The look and feel of the four-hour miniseries contrasts not only with the original, but also with the rest of science fiction television at large. Grand, cinematic, Star Wars-like battle tableaus have been replaced with a “reality space” aesthetic. CGI warfare scenes feel like hometown aerial shows shot by handheld camera, with abrupt zooms, unexpected pans and streaming contrails.
The miniseries was filmed on a figure-eight-shaped stage that Engler describes as “one of the largest sets we’ve ever built,” allowing for extended, continuous walk-through shots that open the first episode. And no more robot fighter pilots: The latest Cylon warplanes are so artificially intelligent, they simply fly (and fight) themselves.
But perhaps most significantly, the show asks a question few before it have. Galactica 1.0 chronicled a ragtag herd of humans struggling to save themselves after losing their homeland.
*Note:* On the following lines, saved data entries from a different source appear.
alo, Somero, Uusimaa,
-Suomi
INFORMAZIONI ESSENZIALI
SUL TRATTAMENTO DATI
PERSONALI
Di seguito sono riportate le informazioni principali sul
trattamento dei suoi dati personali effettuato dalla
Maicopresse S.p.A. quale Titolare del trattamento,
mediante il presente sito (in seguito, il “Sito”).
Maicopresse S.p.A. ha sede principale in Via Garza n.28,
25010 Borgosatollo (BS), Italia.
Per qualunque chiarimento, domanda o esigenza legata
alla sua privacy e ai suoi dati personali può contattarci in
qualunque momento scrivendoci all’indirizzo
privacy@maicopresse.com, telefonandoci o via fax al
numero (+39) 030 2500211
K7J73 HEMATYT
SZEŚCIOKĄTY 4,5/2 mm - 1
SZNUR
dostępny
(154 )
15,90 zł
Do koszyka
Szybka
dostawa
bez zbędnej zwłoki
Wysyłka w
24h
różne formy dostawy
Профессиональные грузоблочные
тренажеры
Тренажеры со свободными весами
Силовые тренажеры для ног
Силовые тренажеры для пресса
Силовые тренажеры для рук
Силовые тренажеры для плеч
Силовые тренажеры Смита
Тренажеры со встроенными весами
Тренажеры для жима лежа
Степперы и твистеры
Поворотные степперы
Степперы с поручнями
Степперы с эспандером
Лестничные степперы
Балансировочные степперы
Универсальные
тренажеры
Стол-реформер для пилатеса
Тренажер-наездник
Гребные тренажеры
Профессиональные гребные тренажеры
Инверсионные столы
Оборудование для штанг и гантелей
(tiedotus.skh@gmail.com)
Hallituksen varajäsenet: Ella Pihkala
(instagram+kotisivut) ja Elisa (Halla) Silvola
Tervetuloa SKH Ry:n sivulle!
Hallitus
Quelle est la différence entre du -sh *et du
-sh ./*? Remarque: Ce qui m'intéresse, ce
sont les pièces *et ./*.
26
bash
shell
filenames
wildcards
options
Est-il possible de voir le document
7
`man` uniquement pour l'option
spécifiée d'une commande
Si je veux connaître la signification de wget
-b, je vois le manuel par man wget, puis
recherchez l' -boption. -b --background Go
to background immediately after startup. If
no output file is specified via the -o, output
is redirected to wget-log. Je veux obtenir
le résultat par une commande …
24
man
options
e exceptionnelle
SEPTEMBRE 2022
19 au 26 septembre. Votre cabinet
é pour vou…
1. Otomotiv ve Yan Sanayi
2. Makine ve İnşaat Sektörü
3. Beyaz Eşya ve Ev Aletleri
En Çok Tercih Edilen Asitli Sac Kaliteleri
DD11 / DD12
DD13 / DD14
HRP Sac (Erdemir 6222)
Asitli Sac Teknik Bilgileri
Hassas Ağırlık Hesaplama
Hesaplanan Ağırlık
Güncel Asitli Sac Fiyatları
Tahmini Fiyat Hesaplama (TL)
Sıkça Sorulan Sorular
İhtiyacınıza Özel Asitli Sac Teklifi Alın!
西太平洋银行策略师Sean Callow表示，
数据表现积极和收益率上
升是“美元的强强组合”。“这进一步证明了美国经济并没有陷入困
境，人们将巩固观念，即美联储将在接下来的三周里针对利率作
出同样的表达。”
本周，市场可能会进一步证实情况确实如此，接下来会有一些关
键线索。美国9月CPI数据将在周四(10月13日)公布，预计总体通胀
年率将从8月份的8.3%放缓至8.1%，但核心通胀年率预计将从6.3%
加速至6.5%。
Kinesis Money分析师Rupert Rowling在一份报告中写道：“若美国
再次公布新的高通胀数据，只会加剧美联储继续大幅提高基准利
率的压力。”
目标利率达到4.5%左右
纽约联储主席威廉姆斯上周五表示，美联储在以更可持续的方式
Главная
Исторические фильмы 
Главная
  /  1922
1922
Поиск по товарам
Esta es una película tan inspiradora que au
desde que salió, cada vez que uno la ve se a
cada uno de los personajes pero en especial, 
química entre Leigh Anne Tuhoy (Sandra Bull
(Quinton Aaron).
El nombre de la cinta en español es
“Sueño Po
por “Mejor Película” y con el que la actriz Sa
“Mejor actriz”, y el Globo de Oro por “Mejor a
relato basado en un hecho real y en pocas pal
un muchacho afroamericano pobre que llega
Through a speech delivered by Commander Adama (sensitively portrayed by Edward James Olmos), the new Galactica asks, “Why are we, as a race, worth saving?”
Geeks will find much to cheer in the miniseries, which was co-produced and co-written by Ronald D. Moore (also co-executive producer of the HBO series Carnivale). Networked computers are cast as the Achilles’ heel of humanity (something any systems administrator worth his root privileges already knows), and old-school tech triumphs when outdated retro-battleships provide humans with a much-needed fighting boost against more powerful robot bullies.
The new miniseries premiered in L.A. the same day that an interactive TV project based on Galactica debuted just a few miles away at the American Film Institute. And it follows the recent releases of a DVD collection of the original series and a Galactica-themed game developed for PlayStation and Xbox.
The interactive TV project was the product of a collaboration between Sci Fi Channel, Microsoft, Vivendi Universal Games and L.A.-based tech firm Schematic, among others. The result is a prototype developed with next-generation models of Xbox and PlayStation in mind that reportedly will include built-in TV tuner cards. Viewers can pause the show and drop out to play games (like steering a human fighter pilot through a Cylon battle), or explore characters and places in depth.
“We’re trying to get rid of the rectangle and move people inside the TV and into the show,” explained Dale Herigstad of Schematic. “We aren’t uprooting the story line, and we’re not just going behind the scenes as you would with a DVD — instead, we want the viewer to be plunged right into that scene.”
The Battlestar Galactica enhanced-TV collaboration was one of eight interactive TV prototypes that debuted Tuesday at the film institute. Now in its sixth annual edition, this year’s enhanced-TV workshop was marked by a more pragmatic approach than usual, according to Anna Marie Piersimoni, associate director of the institute’s new media ventures.
“Participating teams tended to stick with technology that’s deployed and available for consumers right now — not two years from now,” said Piersimoni.
One of those projects, an iTV version of ABC’s Celebrity Mole, is scheduled for broader public release in January on the Xbox and Windows Media Center platforms.
While the future of both the Battlestar Galactica enhanced-TV prototype and the miniseries on which it’s based may be uncertain, developers of the interactive TV show take heart in the fact that a private screening for Microsoft chairman Bill Gates is scheduled for this week.
“We asked, ‘If you watched TV with your Xbox, what would that feel like?’ and went from there,” said Schematic’s Herigstad. “If the miniseries expands into a series, we’d love to continue the eTV project — with a real budget. If we could do this with no budget, no time and no finished show, we’d love to show you what we could do with full backing.”